--- Given records Enclosed Below ---

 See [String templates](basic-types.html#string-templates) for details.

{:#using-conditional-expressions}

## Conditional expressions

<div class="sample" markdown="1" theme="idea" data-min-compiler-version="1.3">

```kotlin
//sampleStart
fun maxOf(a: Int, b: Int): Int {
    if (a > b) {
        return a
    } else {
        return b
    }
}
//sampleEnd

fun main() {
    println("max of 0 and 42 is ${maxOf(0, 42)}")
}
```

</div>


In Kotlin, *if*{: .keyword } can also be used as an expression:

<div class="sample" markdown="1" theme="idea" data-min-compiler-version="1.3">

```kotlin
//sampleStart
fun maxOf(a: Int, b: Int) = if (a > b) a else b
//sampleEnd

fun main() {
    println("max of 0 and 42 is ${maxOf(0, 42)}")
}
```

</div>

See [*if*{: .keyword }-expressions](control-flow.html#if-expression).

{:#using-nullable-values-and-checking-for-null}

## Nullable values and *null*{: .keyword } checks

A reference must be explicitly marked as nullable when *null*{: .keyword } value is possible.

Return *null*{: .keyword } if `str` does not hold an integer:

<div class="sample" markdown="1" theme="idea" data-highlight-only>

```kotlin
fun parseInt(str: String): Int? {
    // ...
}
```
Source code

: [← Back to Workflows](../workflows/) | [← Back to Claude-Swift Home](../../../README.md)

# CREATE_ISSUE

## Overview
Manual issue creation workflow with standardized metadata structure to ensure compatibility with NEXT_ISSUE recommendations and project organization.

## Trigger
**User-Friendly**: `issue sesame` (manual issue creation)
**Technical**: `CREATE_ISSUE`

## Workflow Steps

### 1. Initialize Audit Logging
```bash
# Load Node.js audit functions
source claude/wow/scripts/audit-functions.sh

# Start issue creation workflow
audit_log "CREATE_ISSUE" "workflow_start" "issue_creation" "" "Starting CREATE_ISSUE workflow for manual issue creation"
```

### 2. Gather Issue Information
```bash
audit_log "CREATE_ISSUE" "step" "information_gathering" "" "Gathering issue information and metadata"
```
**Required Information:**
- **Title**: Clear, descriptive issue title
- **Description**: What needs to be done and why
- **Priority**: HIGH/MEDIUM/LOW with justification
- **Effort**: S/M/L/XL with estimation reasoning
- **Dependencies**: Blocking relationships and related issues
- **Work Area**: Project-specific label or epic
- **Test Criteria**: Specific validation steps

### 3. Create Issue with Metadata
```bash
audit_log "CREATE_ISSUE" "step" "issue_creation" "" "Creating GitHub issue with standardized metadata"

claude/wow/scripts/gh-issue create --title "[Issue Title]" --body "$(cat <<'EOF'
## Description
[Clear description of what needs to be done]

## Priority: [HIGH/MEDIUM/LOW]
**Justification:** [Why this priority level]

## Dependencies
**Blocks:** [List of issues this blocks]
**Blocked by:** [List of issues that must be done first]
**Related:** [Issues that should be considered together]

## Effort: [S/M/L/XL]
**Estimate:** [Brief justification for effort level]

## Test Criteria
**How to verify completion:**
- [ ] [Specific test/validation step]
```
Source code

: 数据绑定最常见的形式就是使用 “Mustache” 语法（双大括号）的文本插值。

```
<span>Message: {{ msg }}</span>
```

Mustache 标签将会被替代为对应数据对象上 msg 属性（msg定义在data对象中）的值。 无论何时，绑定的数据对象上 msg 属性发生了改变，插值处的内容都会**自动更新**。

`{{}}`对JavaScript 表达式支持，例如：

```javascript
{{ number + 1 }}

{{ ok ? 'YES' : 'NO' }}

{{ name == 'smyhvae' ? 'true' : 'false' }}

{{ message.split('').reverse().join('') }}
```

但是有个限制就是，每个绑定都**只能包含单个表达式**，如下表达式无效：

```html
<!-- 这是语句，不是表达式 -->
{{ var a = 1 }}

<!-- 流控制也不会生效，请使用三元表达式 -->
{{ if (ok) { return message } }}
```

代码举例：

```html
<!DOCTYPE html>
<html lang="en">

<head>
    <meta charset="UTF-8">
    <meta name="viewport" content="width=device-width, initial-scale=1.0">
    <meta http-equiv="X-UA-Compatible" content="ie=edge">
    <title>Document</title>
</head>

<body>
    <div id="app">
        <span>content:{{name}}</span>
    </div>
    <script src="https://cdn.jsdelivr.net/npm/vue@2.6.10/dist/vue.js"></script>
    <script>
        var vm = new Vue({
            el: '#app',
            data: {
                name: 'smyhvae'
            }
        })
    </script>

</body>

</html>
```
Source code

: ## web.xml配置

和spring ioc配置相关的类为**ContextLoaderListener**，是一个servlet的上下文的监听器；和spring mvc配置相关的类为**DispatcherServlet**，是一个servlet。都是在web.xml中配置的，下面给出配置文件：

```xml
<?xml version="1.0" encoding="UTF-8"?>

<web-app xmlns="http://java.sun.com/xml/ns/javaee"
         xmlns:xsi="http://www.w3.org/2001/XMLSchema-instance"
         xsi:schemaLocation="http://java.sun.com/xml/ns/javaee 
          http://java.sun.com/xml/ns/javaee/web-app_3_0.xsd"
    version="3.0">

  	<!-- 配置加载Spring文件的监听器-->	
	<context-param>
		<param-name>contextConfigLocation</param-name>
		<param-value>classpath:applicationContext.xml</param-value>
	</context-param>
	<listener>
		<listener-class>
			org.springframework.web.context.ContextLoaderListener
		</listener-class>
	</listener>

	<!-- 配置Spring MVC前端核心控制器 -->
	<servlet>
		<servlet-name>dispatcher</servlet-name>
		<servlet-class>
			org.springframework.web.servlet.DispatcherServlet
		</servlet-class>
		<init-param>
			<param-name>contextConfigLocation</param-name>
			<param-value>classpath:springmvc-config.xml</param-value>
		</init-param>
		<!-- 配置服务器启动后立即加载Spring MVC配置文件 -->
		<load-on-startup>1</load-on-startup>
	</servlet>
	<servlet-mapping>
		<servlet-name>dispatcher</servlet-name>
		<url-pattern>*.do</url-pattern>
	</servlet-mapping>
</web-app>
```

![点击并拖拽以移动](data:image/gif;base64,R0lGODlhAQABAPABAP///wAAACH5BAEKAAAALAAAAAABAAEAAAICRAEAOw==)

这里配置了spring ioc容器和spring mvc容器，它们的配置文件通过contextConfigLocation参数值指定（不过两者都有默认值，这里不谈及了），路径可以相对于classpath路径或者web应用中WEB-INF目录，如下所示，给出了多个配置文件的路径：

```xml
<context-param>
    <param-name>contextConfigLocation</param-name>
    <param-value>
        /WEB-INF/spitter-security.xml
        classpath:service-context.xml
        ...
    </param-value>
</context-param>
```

--- End of Enclosed Given records ---

▶ **Required work**
Nothing but a number belongs in the answer, namely how many lines above include "level".

▶ **Answer box**
2